WHAT YOU SHOULD DO: Could you copy the records starting at the line that has "Интернет магазин товаров" and stopping after the line that has "Il a également abordé les enjeux", swapping "outil" for "instrument" and leaving everything else unchanged?

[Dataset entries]
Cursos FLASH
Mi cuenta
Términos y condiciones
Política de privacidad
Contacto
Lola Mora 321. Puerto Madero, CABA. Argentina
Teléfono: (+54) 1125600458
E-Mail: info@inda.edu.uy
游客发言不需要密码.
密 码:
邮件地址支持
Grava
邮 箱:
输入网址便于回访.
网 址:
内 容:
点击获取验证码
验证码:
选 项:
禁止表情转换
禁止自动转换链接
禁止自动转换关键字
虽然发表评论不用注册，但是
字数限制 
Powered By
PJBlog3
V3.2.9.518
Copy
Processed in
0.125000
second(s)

* * *

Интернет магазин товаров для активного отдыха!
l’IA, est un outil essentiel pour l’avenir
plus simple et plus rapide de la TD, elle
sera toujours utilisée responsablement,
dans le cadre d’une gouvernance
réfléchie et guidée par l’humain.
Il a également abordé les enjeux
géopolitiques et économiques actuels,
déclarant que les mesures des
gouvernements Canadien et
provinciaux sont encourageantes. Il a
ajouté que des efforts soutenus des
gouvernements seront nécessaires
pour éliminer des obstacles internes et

EXERCISE ANSWER:
Интернет магазин товаров для активного отдыха!
l’IA, est un instrument essentiel pour l’avenir
plus simple et plus rapide de la TD, elle
sera toujours utilisée responsablement,
dans le cadre d’une gouvernance
réfléchie et guidée par l’humain.
Il a également abordé les enjeux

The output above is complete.